Any piece of land can be registered as a town green provided it has been regularly used for either sport or recreation for at least the past 20 years.
Applications for town greens are mostly used to protect open spaces, especially in cities. But it also has obvious advantages to anybody who wants to stop building work taking place near to their homes.
A council has to advertise that an application has been registered and if there are any objections hold an inquiry, often with an independent inspector.
If successful the land would be registered as a town or village green under the Inclosure Act 1857 and Commons Act 1876 and nobody would be allowed to build on it.
Why have residents applied to make Ashton Vale a town green?
Residents claim they have made the application to protect the green belt land from development while others suspect it is nothing more than a move to block the construction of a stadium on their doorstep.

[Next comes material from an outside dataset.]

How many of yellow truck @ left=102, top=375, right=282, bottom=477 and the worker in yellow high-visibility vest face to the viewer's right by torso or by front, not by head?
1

The Ashton Vale Heritage group said that despite many members' "love of their local football team" there is "more to life than football and commercial developments". The group suggests the motive for the application is down to protecting green belt land on the edge of the city.
They add: "Campaigning to keep the natural green space and fields would have happened whatever development had been proposed."
Has the club got planning permission?
Bristol City FC was given the green light to build the stadium in October 2009. The application for the town green was made earlier that month.
If the council decides to back the application for a town green it would effectively over-ride the planning permission and mean the football club could not build on Ashton Vale.
Why has the council said it will now make a quick decision?
The first plans for the stadium were revealed in 2007. It has taken since September 2010, when the inspector's recommendation was first made, to get to this point.
After the local elections, the Liberal Democrats group lost its majority rule at Bristol City Council and has been forced into offering concessions to remain as a minority administration.
On Tuesday, leader Barbara Janke announced a quick decision on the town green application would be one of them.
Who will make the final decision at the council?
The group that is supposed to make the decision is the Public Rights of Way and Greens Committee which meets on 16 June.
One of the options available to that committee is to refer the decision to full council on 21 June.
When the decision is made by the council, is that it?
It is very unlikely this will be the last we hear of the matter. The losing side has the chance to challenge the decision through a judicial review in the High Court.
For the case to be referred, Bristol City Council said "an applicant would have to prove that the council has acted illegally, unfairly or irrationally or disproportionately".
Both sides have said they would take up the option of going to the High Court, so whatever decision is made by council it is likely not to be the final say on the issue.